Dipengaruhi adanya pemilahan dan pembedaan posisi, antara posisi basah dan posisi kering, tidak heran jika pola perilaku yang hidup dan berkembang dalam tatanan kehidupan suatu organisasi hampir selalu diwarnai persaingan tidak sehat.
Meskipun tidak diperagakan secara terbuka, mekanisme penerapan persaingan diwahanai melalui berbagai cara demi mencapai tujuan.
Sebagian menghalalkan berbagai cara demi mencapai tujuan. Sebagian yang lain merekayasa tujuan melalui berbagai cara demi pemenuhan hasrat jabatan basah.
Mereka yang enggan berperanserta dalam persaingan hanya bersikap pasrah. Mereka menerima kenyataan dengan lapang dada sembari menikmati posisi kering tanpa gerutu karena dianggapnya sebagai nasib dan takdir Ilahi.
Demikian pernak-pernik yang mewarnai perilaku organisasi dalam tautan dengan rekstrukturisasi berupa mutasi jabatan.
Staf dihantui rasa takut ketika menyimak isu dan informasi tentang mutasi jabatan karena mereka takut kehilangan pendapatan yang melekat dengan jabatan yang diembannya.

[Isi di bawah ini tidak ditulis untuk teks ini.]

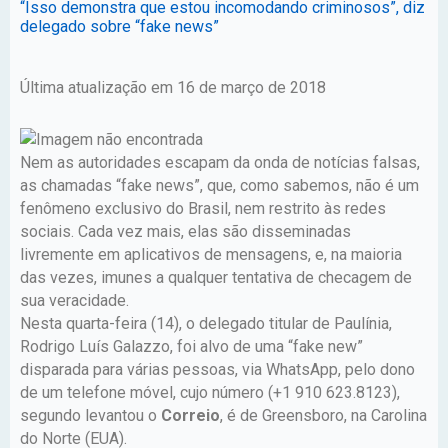
“Isso demonstra que estou incomodando criminosos”, diz
delegado sobre “fake news”
Última atualização em 16 de março de 2018
Nem as autoridades escapam da onda de notícias falsas,
as chamadas “fake news”, que, como sabemos, não é um
fenômeno exclusivo do Brasil, nem restrito às redes
sociais. Cada vez mais, elas são disseminadas
livremente em aplicativos de mensagens, e, na maioria
das vezes, imunes a qualquer tentativa de checagem de
sua veracidade.
Nesta quarta-feira (14), o delegado titular de Paulínia,
Rodrigo Luís Galazzo, foi alvo de uma “fake new”
disparada para várias pessoas, via WhatsApp, pelo dono
de um telefone móvel, cujo número (+1 910 623.8123),
segundo levantou o
Correio
, é de Greensboro, na Carolina
do Norte (EUA).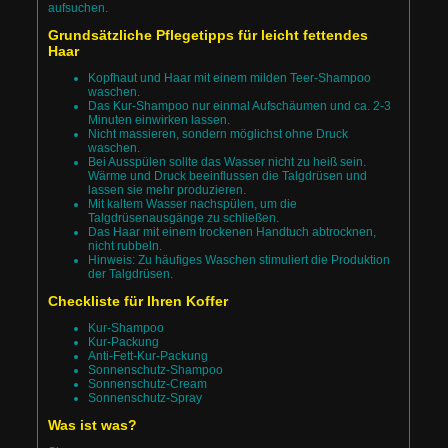
aufsuchen.
Grundsätzliche Pflegetipps für leicht fettendes
Haar
Kopfhaut und Haar mit einem milden Teer-Shampoo
waschen.
Das Kur-Shampoo nur einmal Aufschäumen und ca. 2-3
Minuten einwirken lassen.
Nicht massieren, sondern möglichst ohne Druck
waschen.
Bei Ausspülen sollte das Wasser nicht zu heiß sein.
Wärme und Druck beeinflussen die Talgdrüsen und
lassen sie mehr produzieren.
Mit kaltem Wasser nachspülen, um die
Talgdrüsenausgänge zu schließen.
Das Haar mit einem trockenen Handtuch abtrocknen,
nicht rubbeln.
Hinweis: Zu häufiges Waschen stimuliert die Produktion
der Talgdrüsen.
Checkliste für Ihren Koffer
Kur-Shampoo
Kur-Packung
Anti-Fett-Kur-Packung
Sonnenschutz-Shampoo
Sonnenschutz-Cream
Sonnenschutz-Spray
Was ist was?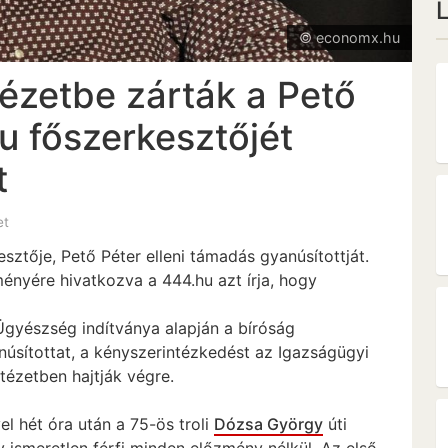
© economx.hu
ézetbe zárták a Pető
hu főszerkesztőjét
t
et
sztője, Pető Péter elleni támadás gyanúsítottját.
nyére hivatkozva a 444.hu azt írja, hogy
i Ügyészség indítványa alapján a bíróság
núsítottat, a kényszerintézkedést az Igazságügyi
tézetben hajtják végre.
el hét óra után a 75-ös troli
Dózsa György
úti
ismeretlen férfi minden előzmény nélkül. Az első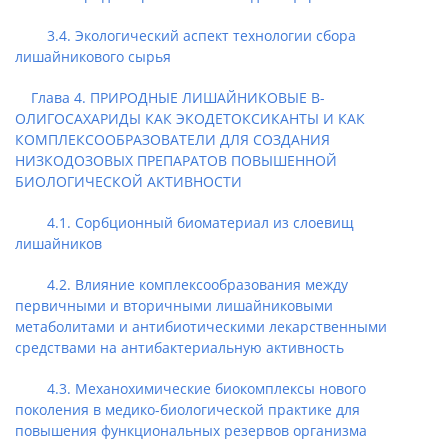
3.4. Экологический аспект технологии сбора
лишайникового сырья
Глава 4. ПРИРОДНЫЕ ЛИШАЙНИКОВЫЕ B-
ОЛИГОСАХАРИДЫ КАК ЭКОДЕТОКСИКАНТЫ И КАК
КОМПЛЕКСООБРАЗОВАТЕЛИ ДЛЯ СОЗДАНИЯ
НИЗКОДОЗОВЫХ ПРЕПАРАТОВ ПОВЫШЕННОЙ
БИОЛОГИЧЕСКОЙ АКТИВНОСТИ
4.1. Сорбционный биоматериал из слоевищ
лишайников
4.2. Влияние комплексообразования между
первичными и вторичными лишайниковыми
метаболитами и антибиотическими лекарственными
средствами на антибактериальную активность
4.3. Механохимические биокомплексы нового
поколения в медико-биологической практике для
повышения функциональных резервов организма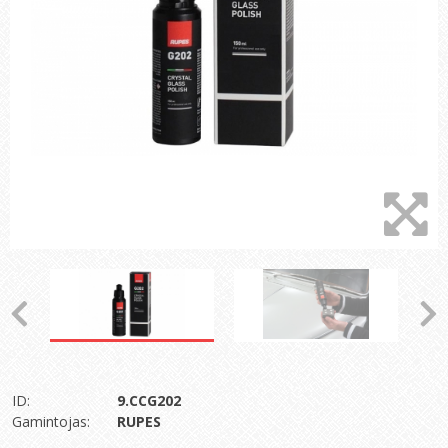
ID:
9.CCG202
Gamintojas:
RUPES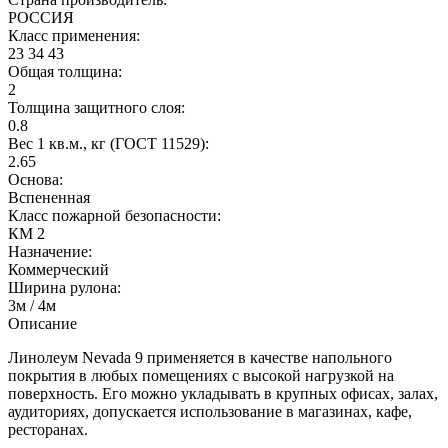
РОССИЯ
Класс применения:
23 34 43
Общая толщина:
2
Толщина защитного слоя:
0.8
Вес 1 кв.м., кг (ГОСТ 11529):
2.65
Основа:
Вспененная
Класс пожарной безопасности:
КМ 2
Назначение:
Коммерческий
Ширина рулона:
3м / 4м
Описание
Линолеум Nevada 9 применяется в качестве напольного
покрытия в любых помещениях с высокой нагрузкой на
поверхность. Его можно укладывать в крупных офисах, залах,
аудиториях, допускается использование в магазинах, кафе,
ресторанах.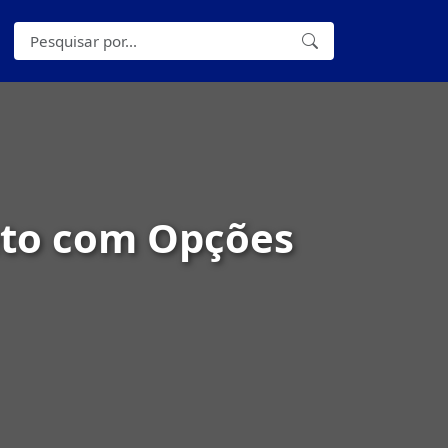
eto com Opções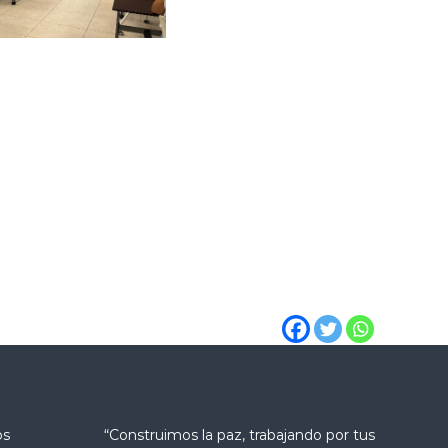
os
“Construimos la paz, trabajando por tus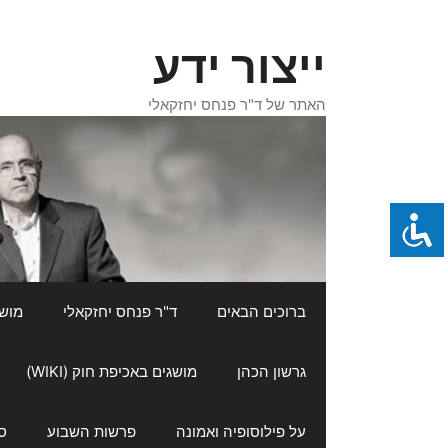
דלג
תוכן
ייצור ידע
האתר של ד"ר פנחס יחזקאלי
ברוכים הבאים
ד"ר פנחס יחזקאלי
מושגי
גרשון הכהן
מושגים באכיפת חוק (WIKI)
על פילוסופיה ואמונה
פרשות השבוע
ס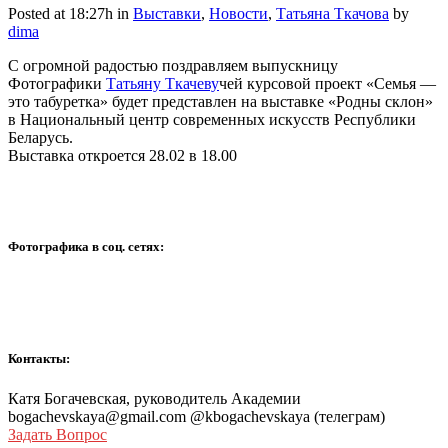
Posted at 18:27h
in
Выставки
,
Новости
,
Татьяна Ткачова
by
dima
С огромной радостью поздравляем выпускницу
Фотографики
Татьяну Ткачеву
чей курсовой проект «Семья —
это табуретка» будет представлен на выставке «Родны склон»
в Национальный центр современных искусств Республики
Беларусь.
Выставка откроется 28.02 в 18.00
Фотографика в соц. сетях:
Контакты:
Катя Богачевская, руководитель Академии
bogachevskaya@gmail.com @kbogachevskaya (телеграм)
Задать Вопрос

Mereka yang menduduki posisi basah memperoleh pendapatan dalam jumlah besar melampui besaran gaji bulanan, sementara mereka yang menduduki posisi kering memperoleh pendapatan dengan besaran jauh lebih kecil dari gaji bulanan.
Karena itu, mereka yang sudah sekian lama menduduki posisi basah diselimuti rasa takut mendengar isu dan informasi mutasi jabatan ketika tampuk pimpinan tertinggi organisasi dinakodai wajah baru.